The scene of the shooting.

COLUMBIA, SC (WIS) - A South Carolina Supreme Court order has brought a Columbia murder trial to a screeching halt after the alleged gunman's attorney argued the state's 'stand your ground' law should be invoked because his client feared for his own life after breaking into another man's apartment.

It was a 2005 home invasion and murder that went unsolved until last year, when investigators finally connected a single fingerprint to the suspects. Three people were ultimately arrested in connection with the killing of Tony Corbitt.

This week, Gregg Isaac went on trial.

Despite an apparent confession from Isaac, the Supreme Court stopped the proceedings.

The trial was stopped during an attempt by the defense to invoke South Carolina's 'stand your ground' law, which is the legal concept at one point tested in the George Zimmerman trial in Florida.

Here, a similar South Carolina statute has been brought up. But this time the real question centers on court procedure.

George Zimmerman stopped short of claiming he was immune from prosecution but says he had the right to use deadly force to defend himself against Trayvon Martin.
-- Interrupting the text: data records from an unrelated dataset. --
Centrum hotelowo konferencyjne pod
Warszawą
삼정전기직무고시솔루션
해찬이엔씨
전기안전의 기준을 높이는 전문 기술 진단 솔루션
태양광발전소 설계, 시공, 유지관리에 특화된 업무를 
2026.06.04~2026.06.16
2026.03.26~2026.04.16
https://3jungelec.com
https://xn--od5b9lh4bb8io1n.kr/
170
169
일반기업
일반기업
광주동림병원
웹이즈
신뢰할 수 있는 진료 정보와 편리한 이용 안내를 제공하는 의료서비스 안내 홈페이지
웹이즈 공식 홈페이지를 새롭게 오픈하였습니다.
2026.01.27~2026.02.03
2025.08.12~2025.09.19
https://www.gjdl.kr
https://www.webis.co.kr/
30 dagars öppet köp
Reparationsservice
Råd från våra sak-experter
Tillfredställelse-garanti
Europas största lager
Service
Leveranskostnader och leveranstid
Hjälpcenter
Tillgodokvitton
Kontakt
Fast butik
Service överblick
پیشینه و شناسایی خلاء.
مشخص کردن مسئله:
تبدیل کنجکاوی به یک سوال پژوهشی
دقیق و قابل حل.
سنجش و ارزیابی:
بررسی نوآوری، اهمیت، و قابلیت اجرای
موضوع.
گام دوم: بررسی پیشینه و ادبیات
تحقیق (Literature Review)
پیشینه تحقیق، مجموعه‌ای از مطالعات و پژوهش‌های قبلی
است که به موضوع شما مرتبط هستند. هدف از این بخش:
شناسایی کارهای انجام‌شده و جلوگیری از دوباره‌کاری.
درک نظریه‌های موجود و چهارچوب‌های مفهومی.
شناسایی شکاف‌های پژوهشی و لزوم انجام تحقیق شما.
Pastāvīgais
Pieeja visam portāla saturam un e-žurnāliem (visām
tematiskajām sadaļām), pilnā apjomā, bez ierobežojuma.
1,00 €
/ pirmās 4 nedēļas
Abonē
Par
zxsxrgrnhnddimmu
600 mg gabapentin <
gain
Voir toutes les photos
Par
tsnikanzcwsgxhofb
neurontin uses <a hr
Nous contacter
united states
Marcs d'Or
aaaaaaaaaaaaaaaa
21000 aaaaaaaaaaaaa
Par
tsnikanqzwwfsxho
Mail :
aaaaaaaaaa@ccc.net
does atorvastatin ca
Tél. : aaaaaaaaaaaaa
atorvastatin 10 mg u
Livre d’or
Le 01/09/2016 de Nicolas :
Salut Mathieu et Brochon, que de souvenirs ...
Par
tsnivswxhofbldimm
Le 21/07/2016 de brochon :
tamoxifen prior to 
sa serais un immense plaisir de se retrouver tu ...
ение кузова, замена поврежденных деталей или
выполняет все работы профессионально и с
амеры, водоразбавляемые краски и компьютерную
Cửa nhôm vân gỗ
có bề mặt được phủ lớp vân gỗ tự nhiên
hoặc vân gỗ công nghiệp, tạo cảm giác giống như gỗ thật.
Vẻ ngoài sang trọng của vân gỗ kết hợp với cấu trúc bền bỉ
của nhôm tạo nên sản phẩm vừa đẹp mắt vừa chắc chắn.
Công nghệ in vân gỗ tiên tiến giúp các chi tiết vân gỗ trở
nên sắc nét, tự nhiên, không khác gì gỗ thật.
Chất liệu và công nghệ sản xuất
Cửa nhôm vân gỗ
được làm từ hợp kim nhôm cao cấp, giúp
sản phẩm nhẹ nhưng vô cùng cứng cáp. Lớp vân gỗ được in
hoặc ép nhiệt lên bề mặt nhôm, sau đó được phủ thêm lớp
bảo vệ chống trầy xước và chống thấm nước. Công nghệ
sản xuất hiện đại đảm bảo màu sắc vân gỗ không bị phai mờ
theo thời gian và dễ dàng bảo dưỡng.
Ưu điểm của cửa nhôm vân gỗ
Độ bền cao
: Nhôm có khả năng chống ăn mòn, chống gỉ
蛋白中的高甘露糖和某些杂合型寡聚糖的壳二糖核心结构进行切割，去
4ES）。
Despite very different circumstances, Brett Parker's defense proposed a similar claim in the killing of Bryan Capnerhurst.

Now the issue has come up again. This time in the murder trial of Gregg Isaac.
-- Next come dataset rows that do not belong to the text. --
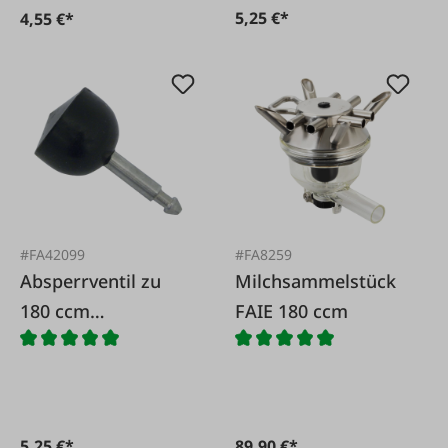
5,25 €*
4,55 €*
#FA42099
#FA8259
Absperrventil zu
Milchsammelstück
180 ccm
FAIE 180 ccm
Milchsammelstück
5,25 €*
89,90 €*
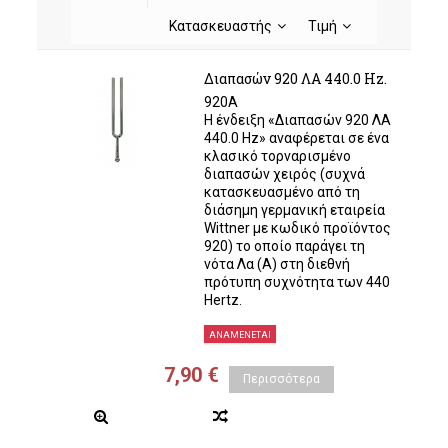
Κατασκευαστής
Τιμή
Διαπασών 920 ΛΑ 440.0 Hz.
920A
Η ένδειξη «Διαπασών 920 ΛΑ
440.0 Hz» αναφέρεται σε ένα
κλασικό τορναρισμένο
διαπασών χειρός (συχνά
κατασκευασμένο από τη
διάσημη γερμανική εταιρεία
Wittner με κωδικό προϊόντος
920) το οποίο παράγει τη
νότα Λα (A) στη διεθνή
πρότυπη συχνότητα των 440
Hertz.
ΑΝΑΜΈΝΕΤΑΙ
7,90 €
Περισσότερα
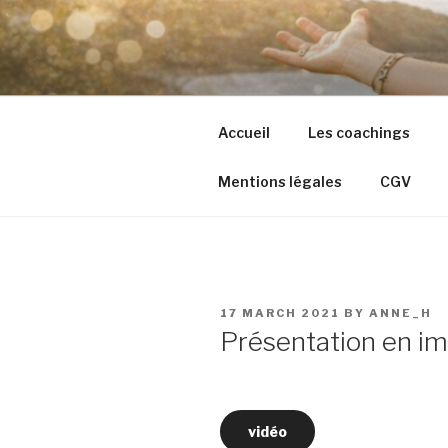
Skip
to
content
Accueil
Les coachings
Mentions légales
CGV
POSTED
17 MARCH 2021
BY
ANNE_H
ON
Présentation en i
vidéo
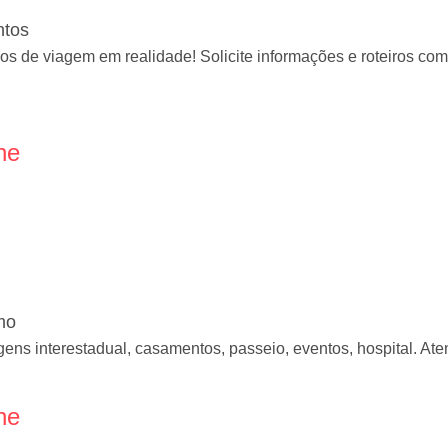
ntos
 de viagem em realidade! Solicite informações e roteiros com
ne
mo
gens interestadual, casamentos, passeio, eventos, hospital. A
ne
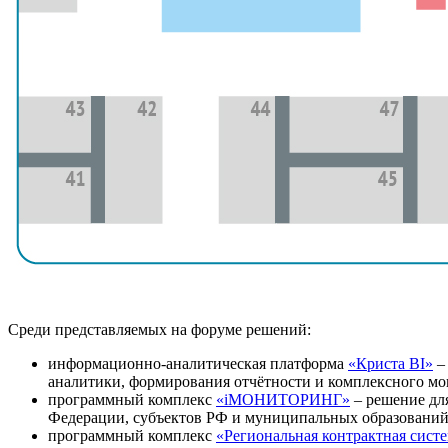
Среди представляемых на форуме решений:
информационно-аналитическая платформа
«Криста BI»
– 
аналитики, формирования отчётности и комплексного мо
программный комплекс
«iМОНИТОРИНГ»
– решение дл
Федерации, субъектов РФ и муниципальных образований
программный комплекс
«Региональная контрактная сист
He's one of three suspects linked to the fatal shooting of 30-year-old Tony Corbitt in Corbitt's Fernandina Road apartment on October 27, 2005.

Authorities say Isaac and two others, armed with handguns, kicked in the front door of Corbitt's apartment, assaulted and killed him in front on his 8-year-old child. Investigators said the whole thing was planned.
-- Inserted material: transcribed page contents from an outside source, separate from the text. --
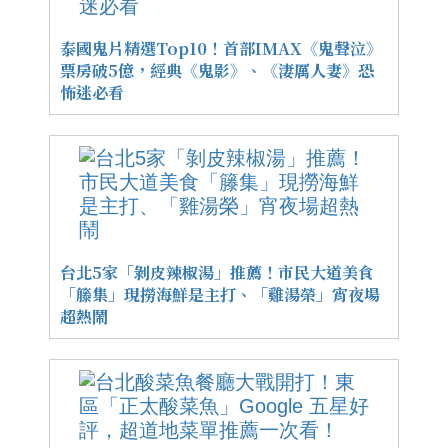
泰國鬼片精選Top10！首部IMAX《鬼聲泣》
票房破5億，經典《鬼影》、《淒厲人妻》恐
怖迷必看
台北5家「剝皮辣椒湯」推薦！市民大道美食
「籐集」現撈海鮮是主打、「雞湯榮」宵夜場
超熱鬧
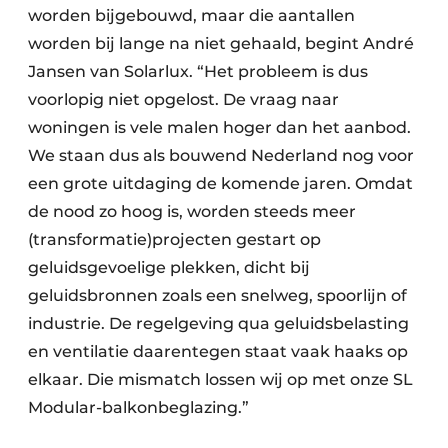
worden bijgebouwd, maar die aantallen
worden bij lange na niet gehaald, begint André
Jansen van Solarlux. “Het probleem is dus
voorlopig niet opgelost. De vraag naar
woningen is vele malen hoger dan het aanbod.
We staan dus als bouwend Nederland nog voor
een grote uitdaging de komende jaren. Omdat
de nood zo hoog is, worden steeds meer
(transformatie)projecten gestart op
geluidsgevoelige plekken, dicht bij
geluidsbronnen zoals een snelweg, spoorlijn of
industrie. De regelgeving qua geluidsbelasting
en ventilatie daarentegen staat vaak haaks op
elkaar. Die mismatch lossen wij op met onze SL
Modular-balkonbeglazing.”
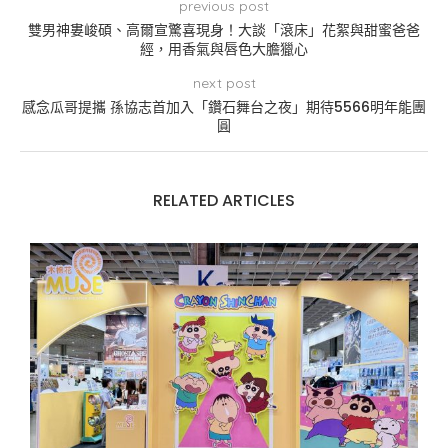
previous post
雙男神婁峻碩、高爾宣驚喜現身！大談「滾床」花絮與甜蜜爸爸
經，用香氣與唇色大膽獵心
next post
感念瓜哥提攜 孫協志首加入「鑽石舞台之夜」期待5566明年能團
圓
RELATED ARTICLES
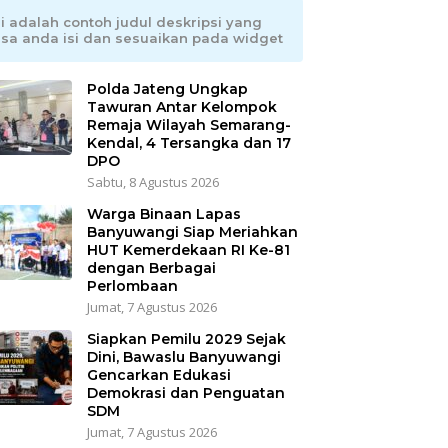
ni adalah contoh judul deskripsi yang
isa anda isi dan sesuaikan pada widget
Polda Jateng Ungkap
Tawuran Antar Kelompok
Remaja Wilayah Semarang-
Kendal, 4 Tersangka dan 17
DPO
Sabtu, 8 Agustus 2026
Warga Binaan Lapas
Banyuwangi Siap Meriahkan
HUT Kemerdekaan RI Ke-81
dengan Berbagai
Perlombaan
Jumat, 7 Agustus 2026
Siapkan Pemilu 2029 Sejak
Dini, Bawaslu Banyuwangi
Gencarkan Edukasi
Demokrasi dan Penguatan
SDM
Jumat, 7 Agustus 2026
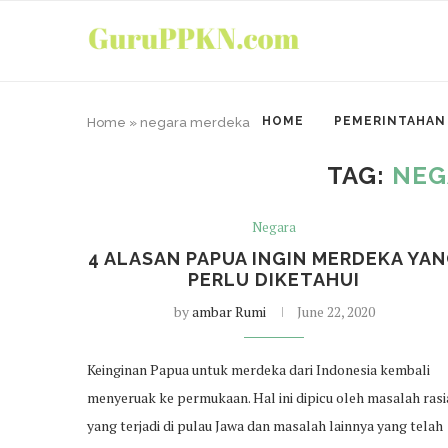
HOME
PEMERINTAHAN
Home
»
negara merdeka
TAG:
NEG
Negara
4 ALASAN PAPUA INGIN MERDEKA YA
PERLU DIKETAHUI
by
ambar Rumi
June 22, 2020
Keinginan Papua untuk merdeka dari Indonesia kembali
menyeruak ke permukaan. Hal ini dipicu oleh masalah rasi
yang terjadi di pulau Jawa dan masalah lainnya yang telah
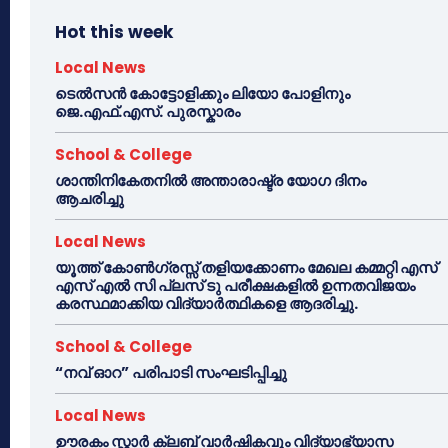
Hot this week
Local News
ടെൽസൻ കോട്ടോളിക്കും ലിയോ പോളിനും
ജെ.എഫ്.എസ്. പുരസ്കാരം
School & College
ശാന്തിനികേതനിൽ അന്താരാഷ്ട്ര യോഗ ദിനം
ആചരിച്ചു
Local News
യൂത്ത് കോൺഗ്രസ്സ് തളിയക്കോണം മേഖല കമ്മറ്റി എസ്
എസ് എൽ സി പ്ലസ് ടു പരീക്ഷകളിൽ ഉന്നതവിജയം
കരസ്ഥമാക്കിയ വിദ്യാർത്ഥികളെ ആദരിച്ചു.
School & College
“നവ് ഓറ” പരിപാടി സംഘടിപ്പിച്ചു
Local News
ഊരകം സ്റ്റാർ ക്ലബ് വാർഷികവും വിദ്യാഭ്യാസ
Isaac even admitted firing the fatal shots during his trial this week.

But the trial has been suspended by the high court after Isaac's attorney pushed for a hearing in an effort to invoke the law based on a concept known as the Castle Doctrine.

"What happened was, as I understood it, an appeal was filed after the hearing," says veteran Columbia attorney Jack Swerling. "And the appeal seems to be based on either there was a denial of a hearing or denial of immunity. In either event the court interceded and said that a person who raises the Castle Doctrine...has a right to immediately appeal."

South Carolina's law says 'stand your ground' does not apply if the person claiming it was in the process of doing something illegal.

That was a huge obstacle for Parker's defense team. 'Stand your ground' was never fully raised as a trial issue.

In the Isaac trial, the Supreme Court is targeting a matter of procedure.

The high court's order doesn't have anything to do with the merits of the argument the defense is trying to make, but about how the court dealt with holding a hearing on that argument.

Attorney Robert Rikard says the defense claim that Isaac should be immune from prosecution despite committing several crimes might be absurd, but it did buy some time for Isaac's attorney.

"What you don't want is 'justice delayed is justice is denied,'" said Rikard. "If you're using this as a delay tactic, which it appears it was, then the whole justice system comes to a screeching halt. You've got a jury waiting to hear a trial, you've got people there, you've got witnesses. It disrupts lives. It's not fair to all parties involved."

It could take some time to resolve the hearing issue and get back to Isaac's trial, because doing so will require arguments before the Supreme Court.